Wherever the string "hand" shows up in the material below, copy that line.

-- Available data follows --

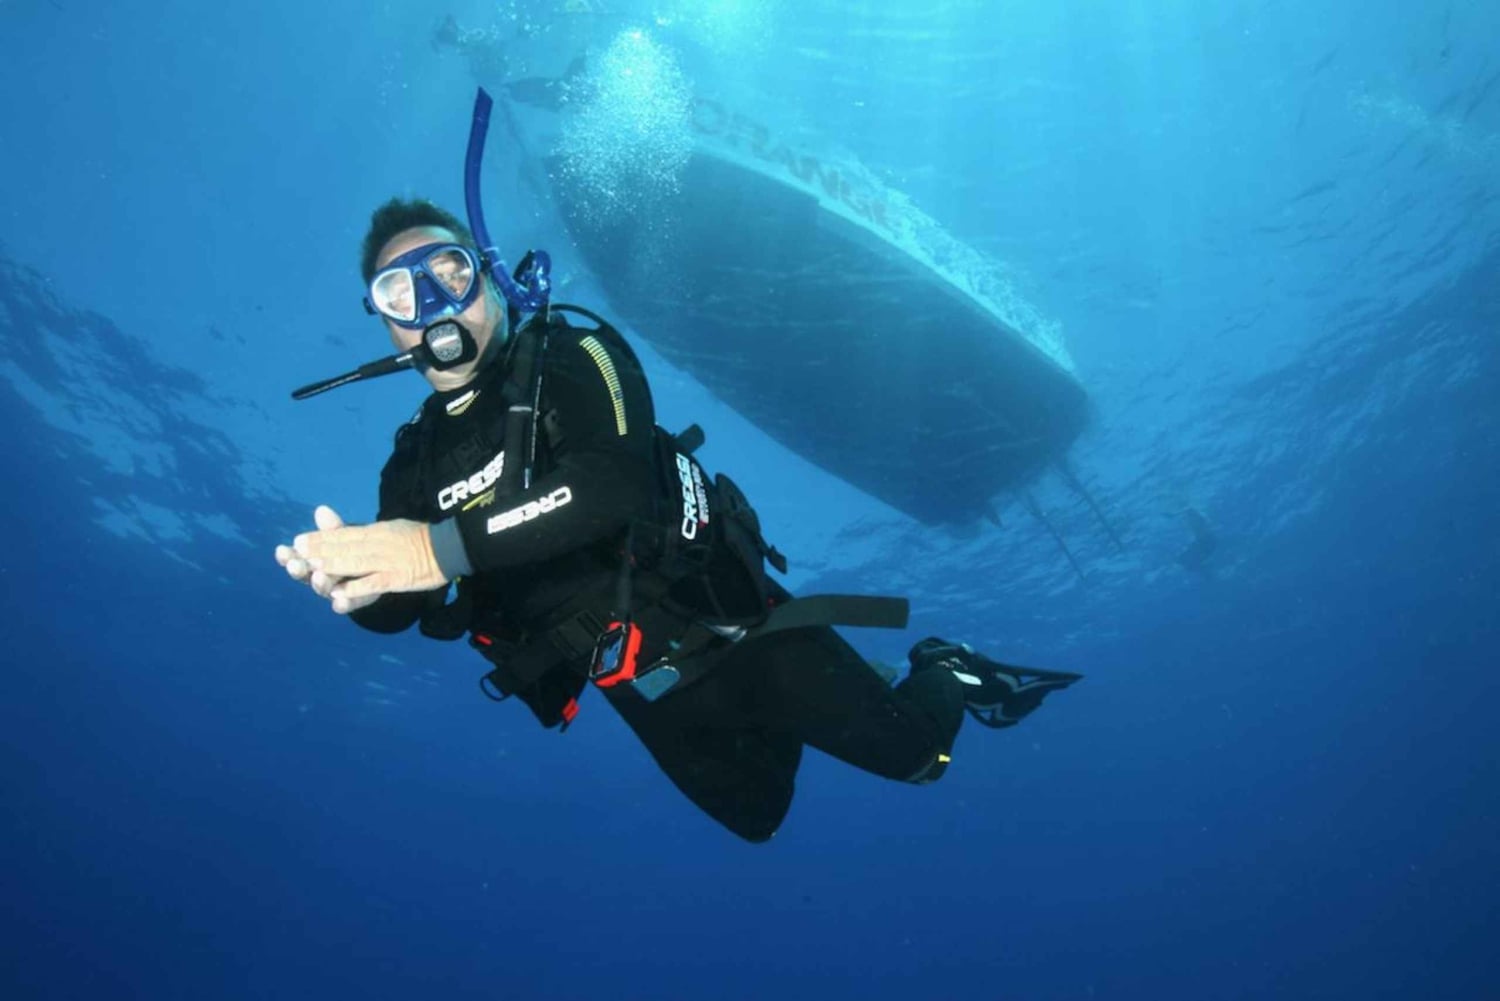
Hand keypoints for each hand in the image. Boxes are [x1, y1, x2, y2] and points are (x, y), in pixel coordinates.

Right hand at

-- Available data concluded --
-- Available data follows --

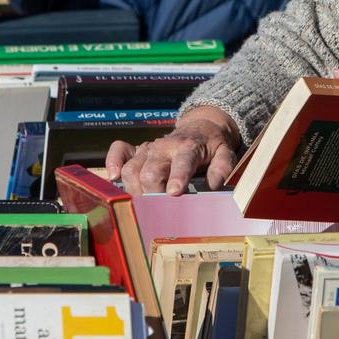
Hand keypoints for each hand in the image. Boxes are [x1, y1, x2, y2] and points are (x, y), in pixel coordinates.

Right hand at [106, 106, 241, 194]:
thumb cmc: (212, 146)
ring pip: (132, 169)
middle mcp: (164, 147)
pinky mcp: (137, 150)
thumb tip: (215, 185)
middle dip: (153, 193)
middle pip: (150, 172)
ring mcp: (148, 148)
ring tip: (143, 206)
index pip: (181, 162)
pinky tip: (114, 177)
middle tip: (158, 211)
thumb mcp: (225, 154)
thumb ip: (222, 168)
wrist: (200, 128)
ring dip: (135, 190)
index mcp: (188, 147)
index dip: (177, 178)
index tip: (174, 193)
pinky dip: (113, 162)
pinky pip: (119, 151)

-- Available data concluded --
-- Available data follows --

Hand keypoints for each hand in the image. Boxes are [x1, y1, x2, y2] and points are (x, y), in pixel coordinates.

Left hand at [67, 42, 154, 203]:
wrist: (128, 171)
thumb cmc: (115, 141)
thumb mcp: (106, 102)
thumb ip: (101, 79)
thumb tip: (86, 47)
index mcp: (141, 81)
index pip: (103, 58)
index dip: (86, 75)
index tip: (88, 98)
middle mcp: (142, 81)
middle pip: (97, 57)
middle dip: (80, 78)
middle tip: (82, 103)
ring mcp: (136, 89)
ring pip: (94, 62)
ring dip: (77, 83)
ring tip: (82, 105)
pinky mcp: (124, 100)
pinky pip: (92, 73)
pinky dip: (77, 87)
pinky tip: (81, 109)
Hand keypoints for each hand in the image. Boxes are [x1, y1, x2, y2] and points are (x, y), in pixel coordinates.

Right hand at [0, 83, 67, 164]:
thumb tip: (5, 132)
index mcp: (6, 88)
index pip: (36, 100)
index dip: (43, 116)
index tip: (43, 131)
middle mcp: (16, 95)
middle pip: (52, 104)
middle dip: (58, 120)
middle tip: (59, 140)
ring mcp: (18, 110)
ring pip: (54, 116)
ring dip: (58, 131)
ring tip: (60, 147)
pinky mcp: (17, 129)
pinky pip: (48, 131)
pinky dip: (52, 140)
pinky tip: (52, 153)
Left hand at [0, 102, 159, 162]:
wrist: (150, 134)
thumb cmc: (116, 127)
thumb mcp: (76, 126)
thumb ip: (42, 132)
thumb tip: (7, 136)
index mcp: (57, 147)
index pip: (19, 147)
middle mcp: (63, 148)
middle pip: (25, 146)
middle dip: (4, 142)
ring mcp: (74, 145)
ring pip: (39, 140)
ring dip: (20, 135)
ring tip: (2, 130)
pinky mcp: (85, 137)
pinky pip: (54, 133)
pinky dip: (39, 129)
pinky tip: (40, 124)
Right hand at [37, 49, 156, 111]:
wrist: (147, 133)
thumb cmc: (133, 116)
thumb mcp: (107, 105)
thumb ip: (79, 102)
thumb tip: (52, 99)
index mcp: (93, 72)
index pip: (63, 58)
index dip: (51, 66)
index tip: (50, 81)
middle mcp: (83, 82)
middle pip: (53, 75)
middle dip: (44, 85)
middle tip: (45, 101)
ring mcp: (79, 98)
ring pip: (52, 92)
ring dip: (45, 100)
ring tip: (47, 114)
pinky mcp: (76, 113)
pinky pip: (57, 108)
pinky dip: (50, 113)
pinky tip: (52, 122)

-- Available data concluded --

▶ **Solution to this task**
Hand keypoints for each hand in the image. Boxes are [x1, y1, x2, y2] and points are (x, y), in pixel coordinates.
Right hand at
Hand keypoints for each hand in the image. Boxes are [x1, y1, x2, y2] and points are (x, y), in pixel coordinates.
Right hand at [106, 106, 241, 194]:
Hand keypoints for each hand in the image. Boxes are [x1, y1, x2, y2] and points are (x, y), in pixel coordinates.
Left hand at [67, 42, 154, 203]:
Hand keypoints for each hand in the image. Boxes are [x1, y1, x2, y2] and points are (x, y), in pixel coordinates.
Right hand at [0, 83, 67, 164]:
Left hand at [0, 102, 159, 162]:
Right hand at [37, 49, 156, 111]:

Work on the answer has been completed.